Hal Partenheimer

Personal information
- Date of birth: May 12, 1956 (age 70)
- Place of birth: Latrobe, Pennsylvania, U.S.
- Position: Defender

College career
- Years: Team / Apps / (Gls)
- James Madison Dukes

Senior career*
- Years: Team / Apps / (Gls)
- 1979: Detroit Express / 0 / (0)
- 1979–1980: Detroit Express (indoor) / 3 / (0)
- 1980, 1981–1982: Pittsburgh Spirit (indoor) / 41 / (1)
- 1983: Pennsylvania Stoners

= Hal Partenheimer =

American soccer player

Hal Partenheimer (born May 12, 1956) is an American retired soccer midfielder who spent one season in the North American Soccer League and two in the Major Indoor Soccer League.

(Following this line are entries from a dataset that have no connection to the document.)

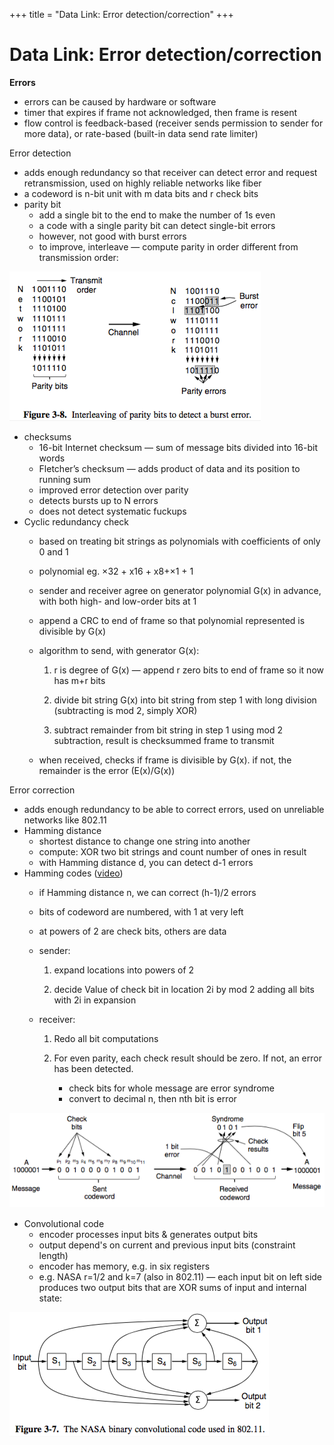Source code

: +++
title = "Data Link: Error detection/correction"
+++

# Data Link: Error detection/correction
**Errors**

- errors can be caused by hardware or software
- timer that expires if frame not acknowledged, then frame is resent
- flow control is feedback-based (receiver sends permission to sender for more data), or rate-based (built-in data send rate limiter)

Error detection

- adds enough redundancy so that receiver can detect error and request retransmission, used on highly reliable networks like fiber
- a codeword is n-bit unit with m data bits and r check bits
- parity bit
    - add a single bit to the end to make the number of 1s even
    - a code with a single parity bit can detect single-bit errors
    - however, not good with burst errors
    - to improve, interleave — compute parity in order different from transmission order:

![screenshot.png](754cc747a2ff31b014ac036a056df6b5.png)

- checksums
    - 16-bit Internet checksum — sum of message bits divided into 16-bit words
    - Fletcher’s checksum — adds product of data and its position to running sum
    - improved error detection over parity
    - detects bursts up to N errors
    - does not detect systematic fuckups
- Cyclic redundancy check
    - based on treating bit strings as polynomials with coefficients of only 0 and 1
    - polynomial eg. ×32 + x16 + x8+×1 + 1
    - sender and receiver agree on generator polynomial G(x) in advance, with both high- and low-order bits at 1
    - append a CRC to end of frame so that polynomial represented is divisible by G(x)
    - algorithm to send, with generator G(x):

        1. r is degree of G(x) — append r zero bits to end of frame so it now has m+r bits

        2. divide bit string G(x) into bit string from step 1 with long division (subtracting is mod 2, simply XOR)

        3. subtract remainder from bit string in step 1 using mod 2 subtraction, result is checksummed frame to transmit

    - when received, checks if frame is divisible by G(x). if not, the remainder is the error (E(x)/G(x))

Error correction

- adds enough redundancy to be able to correct errors, used on unreliable networks like 802.11
- Hamming distance
    - shortest distance to change one string into another
    - compute: XOR two bit strings and count number of ones in result
    - with Hamming distance d, you can detect d-1 errors
- Hamming codes ([video](https://youtu.be/373FUw-2U2k))
    - if Hamming distance n, we can correct (h-1)/2 errors
    - bits of codeword are numbered, with 1 at very left
    - at powers of 2 are check bits, others are data
    - sender:

        1. expand locations into powers of 2

        2. decide Value of check bit in location 2i by mod 2 adding all bits with 2i in expansion

    - receiver:

        1. Redo all bit computations

        2. For even parity, each check result should be zero. If not, an error has been detected.

            - check bits for whole message are error syndrome
            - convert to decimal n, then nth bit is error

![screenshot.png](64a0ee073f47e19c70587b67d62da8b1.png)

- Convolutional code
    - encoder processes input bits & generates output bits
    - output depend's on current and previous input bits (constraint length)
    - encoder has memory, e.g. in six registers
    - e.g. NASA r=1/2 and k=7 (also in 802.11) — each input bit on left side produces two output bits that are XOR sums of input and internal state:

![screenshot.png](283fb9398cbe1db557b8728201673a95.png)
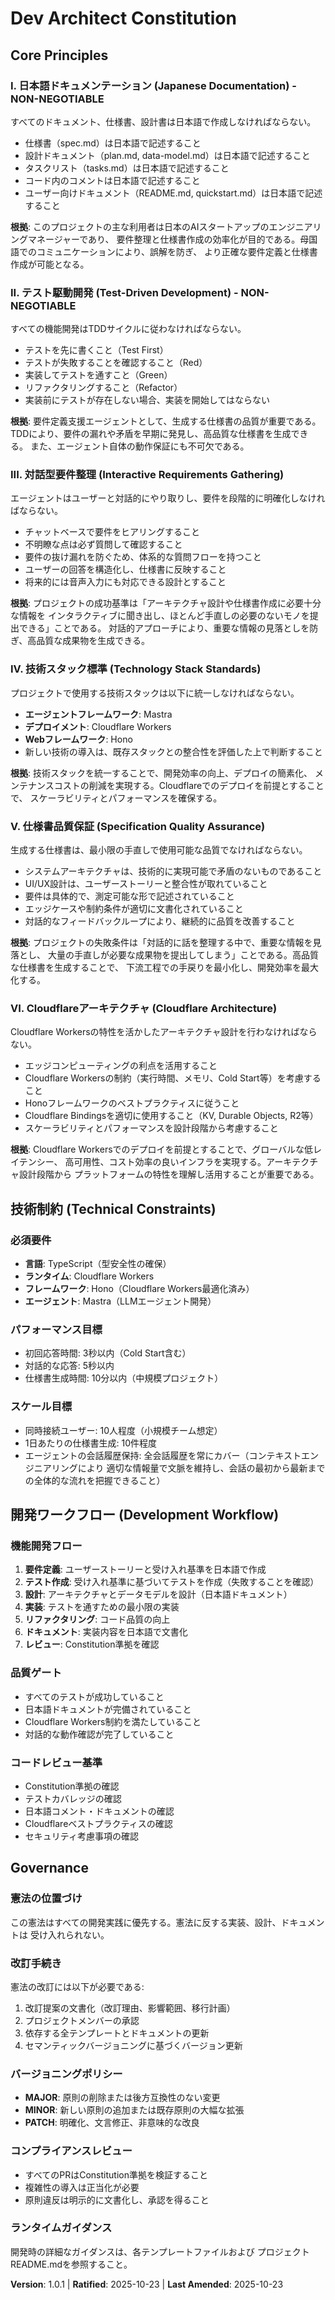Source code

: <!--
  SYNC IMPACT REPORT
  ==================
  Version Change: 1.0.0 → 1.0.1
  
  Changes (v1.0.1):
  - パフォーマンス目標を緩和（初回応答: 500ms→3秒、対話応答: 2秒→5秒、仕様書生成: 5分→10分）
  - スケール目標を小規模チーム向けに調整（同時接続: 100+→10人、日次生成: 50+→10件）
  - 会話履歴保持をセッション制限から全履歴カバーに変更（コンテキストエンジニアリング前提）
  
  Previous Changes (v1.0.0):
  - Initial constitution creation for Dev Architect project
  - Added 6 core principles covering Japanese documentation, TDD, interactive requirements,
    tech stack, specification quality, and deployment architecture
  - Established technology constraints section
  - Defined development workflow requirements
  
  Templates Requiring Updates:
  ✅ plan-template.md - Constitution Check section aligns with principles
  ✅ spec-template.md - User scenario format supports interactive requirements gathering
  ✅ tasks-template.md - Test-first approach aligns with TDD principle
  
  Follow-up TODOs:
  - None
-->

# Dev Architect Constitution

## Core Principles

### I. 日本語ドキュメンテーション (Japanese Documentation) - NON-NEGOTIABLE

すべてのドキュメント、仕様書、設計書は日本語で作成しなければならない。

- 仕様書（spec.md）は日本語で記述すること
- 設計ドキュメント（plan.md, data-model.md）は日本語で記述すること
- タスクリスト（tasks.md）は日本語で記述すること
- コード内のコメントは日本語で記述すること
- ユーザー向けドキュメント（README.md, quickstart.md）は日本語で記述すること

**根拠**: このプロジェクトの主な利用者は日本のAIスタートアップのエンジニアリングマネージャーであり、
要件整理と仕様書作成の効率化が目的である。母国語でのコミュニケーションにより、誤解を防ぎ、
より正確な要件定義と仕様書作成が可能となる。

### II. テスト駆動開発 (Test-Driven Development) - NON-NEGOTIABLE

すべての機能開発はTDDサイクルに従わなければならない。

- テストを先に書くこと（Test First）
- テストが失敗することを確認すること（Red）
- 実装してテストを通すこと（Green）
- リファクタリングすること（Refactor）
- 実装前にテストが存在しない場合、実装を開始してはならない

**根拠**: 要件定義支援エージェントとして、生成する仕様書の品質が重要である。
TDDにより、要件の漏れや矛盾を早期に発見し、高品質な仕様書を生成できる。
また、エージェント自体の動作保証にも不可欠である。

### III. 対話型要件整理 (Interactive Requirements Gathering)

エージェントはユーザーと対話的にやり取りし、要件を段階的に明確化しなければならない。

- チャットベースで要件をヒアリングすること
- 不明瞭な点は必ず質問して確認すること
- 要件の抜け漏れを防ぐため、体系的な質問フローを持つこと
- ユーザーの回答を構造化し、仕様書に反映すること
- 将来的には音声入力にも対応できる設計とすること

**根拠**: プロジェクトの成功基準は「アーキテクチャ設計や仕様書作成に必要十分な情報を
インタラクティブに聞き出し、ほとんど手直しの必要のないモノを提出できる」ことである。
対話的アプローチにより、重要な情報の見落としを防ぎ、高品質な成果物を生成できる。

### IV. 技術スタック標準 (Technology Stack Standards)

プロジェクトで使用する技術スタックは以下に統一しなければならない。

- **エージェントフレームワーク**: Mastra
- **デプロイメント**: Cloudflare Workers
- **Webフレームワーク**: Hono
- 新しい技術の導入は、既存スタックとの整合性を評価した上で判断すること

**根拠**: 技術スタックを統一することで、開発効率の向上、デプロイの簡素化、
メンテナンスコストの削減を実現する。Cloudflareでのデプロイを前提とすることで、
スケーラビリティとパフォーマンスを確保する。

### V. 仕様書品質保証 (Specification Quality Assurance)

生成する仕様書は、最小限の手直しで使用可能な品質でなければならない。

- システムアーキテクチャは、技術的に実現可能で矛盾のないものであること
- UI/UX設計は、ユーザーストーリーと整合性が取れていること
- 要件は具体的で、測定可能な形で記述されていること
- エッジケースや制約条件が適切に文書化されていること
- 対話的なフィードバックループにより、継続的に品質を改善すること

**根拠**: プロジェクトの失敗条件は「対話的に話を整理する中で、重要な情報を見落とし、
大量の手直しが必要な成果物を提出してしまう」ことである。高品質な仕様書を生成することで、
下流工程での手戻りを最小化し、開発効率を最大化する。

### VI. Cloudflareアーキテクチャ (Cloudflare Architecture)

Cloudflare Workersの特性を活かしたアーキテクチャ設計を行わなければならない。

- エッジコンピューティングの利点を活用すること
- Cloudflare Workersの制約（実行時間、メモリ、Cold Start等）を考慮すること
- Honoフレームワークのベストプラクティスに従うこと
- Cloudflare Bindingsを適切に使用すること（KV, Durable Objects, R2等）
- スケーラビリティとパフォーマンスを設計段階から考慮すること

**根拠**: Cloudflare Workersでのデプロイを前提とすることで、グローバルな低レイテンシー、
高可用性、コスト効率の良いインフラを実現する。アーキテクチャ設計段階から
プラットフォームの特性を理解し活用することが重要である。

## 技術制約 (Technical Constraints)

### 必須要件

- **言語**: TypeScript（型安全性の確保）
- **ランタイム**: Cloudflare Workers
- **フレームワーク**: Hono（Cloudflare Workers最適化済み）
- **エージェント**: Mastra（LLMエージェント開発）

### パフォーマンス目標

- 初回応答時間: 3秒以内（Cold Start含む）
- 対話的な応答: 5秒以内
- 仕様書生成時間: 10分以内（中規模プロジェクト）

### スケール目標

- 同時接続ユーザー: 10人程度（小規模チーム想定）
- 1日あたりの仕様書生成: 10件程度
- エージェントの会話履歴保持: 全会話履歴を常にカバー（コンテキストエンジニアリングにより
  適切な情報量で文脈を維持し、会話の最初から最新までの全体的な流れを把握できること）

## 開発ワークフロー (Development Workflow)

### 機能開発フロー

1. **要件定義**: ユーザーストーリーと受け入れ基準を日本語で作成
2. **テスト作成**: 受け入れ基準に基づいてテストを作成（失敗することを確認）
3. **設計**: アーキテクチャとデータモデルを設計（日本語ドキュメント）
4. **実装**: テストを通すための最小限の実装
5. **リファクタリング**: コード品質の向上
6. **ドキュメント**: 実装内容を日本語で文書化
7. **レビュー**: Constitution準拠を確認

### 品質ゲート

- すべてのテストが成功していること
- 日本語ドキュメントが完備されていること
- Cloudflare Workers制約を満たしていること
- 対話的な動作確認が完了していること

### コードレビュー基準

- Constitution準拠の確認
- テストカバレッジの確認
- 日本語コメント・ドキュメントの確認
- Cloudflareベストプラクティスの確認
- セキュリティ考慮事項の確認

## Governance

### 憲法の位置づけ

この憲法はすべての開発実践に優先する。憲法に反する実装、設計、ドキュメントは
受け入れられない。

### 改訂手続き

憲法の改訂には以下が必要である:

1. 改訂提案の文書化（改訂理由、影響範囲、移行計画）
2. プロジェクトメンバーの承認
3. 依存する全テンプレートとドキュメントの更新
4. セマンティックバージョニングに基づくバージョン更新

### バージョニングポリシー

- **MAJOR**: 原則の削除または後方互換性のない変更
- **MINOR**: 新しい原則の追加または既存原則の大幅な拡張
- **PATCH**: 明確化、文言修正、非意味的な改良

### コンプライアンスレビュー

- すべてのPRはConstitution準拠を検証すること
- 複雑性の導入は正当化が必要
- 原則違反は明示的に文書化し、承認を得ること

### ランタイムガイダンス

開発時の詳細なガイダンスは、各テンプレートファイルおよび
プロジェクトREADME.mdを参照すること。

**Version**: 1.0.1 | **Ratified**: 2025-10-23 | **Last Amended**: 2025-10-23
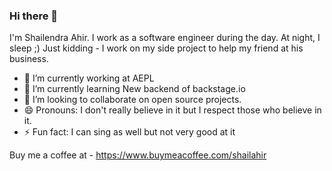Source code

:### Hi there 👋

I'm Shailendra Ahir. I work as a software engineer during the day. At night, I sleep ;) Just kidding - I work on my side project to help my friend at his business.


- 🔭 I’m currently working at AEPL
- 🌱 I’m currently learning New backend of backstage.io
- 👯 I’m looking to collaborate on open source projects.
- 😄 Pronouns: I don't really believe in it but I respect those who believe in it.
- ⚡ Fun fact: I can sing as well but not very good at it


Buy me a coffee at - https://www.buymeacoffee.com/shailahir
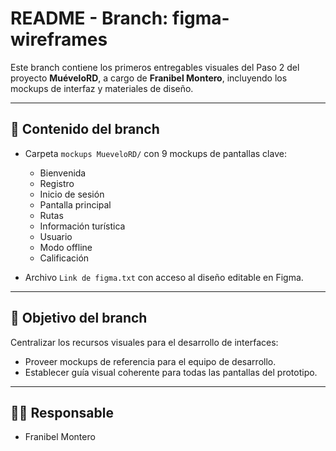 # README - Branch: figma-wireframes

Este branch contiene los primeros entregables visuales del Paso 2 del proyecto **MuéveloRD**, a cargo de **Franibel Montero**, incluyendo los mockups de interfaz y materiales de diseño.

---

## 🎨 Contenido del branch

- Carpeta `mockups MueveloRD/` con 9 mockups de pantallas clave:
  - Bienvenida
  - Registro
  - Inicio de sesión
  - Pantalla principal
  - Rutas
  - Información turística
  - Usuario
  - Modo offline
  - Calificación

- Archivo `Link de figma.txt` con acceso al diseño editable en Figma.

---

## 🎯 Objetivo del branch

Centralizar los recursos visuales para el desarrollo de interfaces:
- Proveer mockups de referencia para el equipo de desarrollo.
- Establecer guía visual coherente para todas las pantallas del prototipo.

---

## 🧑‍🎨 Responsable
- Franibel Montero
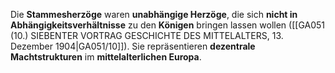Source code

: 
Die **Stammesherzöge** waren **unabhängige Herzöge**, die sich **nicht in Abhängigkeitsverhältnisse** zu den **Königen** bringen lassen wollen ([[GA051 (10.) SIEBENTER VORTRAG GESCHICHTE DES MITTELALTERS, 13. Dezember 1904|GA051/10]]). Sie repräsentieren **dezentrale Machtstrukturen** im **mittelalterlichen Europa**.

The son of Stan Partenheimer, and grandson of Steve Partenheimer, Hal Partenheimer graduated from Sewickley Academy in 1974. He is a member of the Sewickley Athletic Hall of Fame. Partenheimer attended James Madison University where he played on the men's soccer team. In 1979, he signed with the Detroit Express of the North American Soccer League, but saw no first team time during the outdoor season. He played three games during the 1979-1980 indoor season before being sent to the Pittsburgh Spirit for cash. He finished the season with the Spirit, then spent a year not playing soccer after the Spirit went into hiatus. In the fall of 1981, he was among the first players re-signed by the Spirit when they resumed operations. In 1983, he played for the Pennsylvania Stoners of the American Soccer League.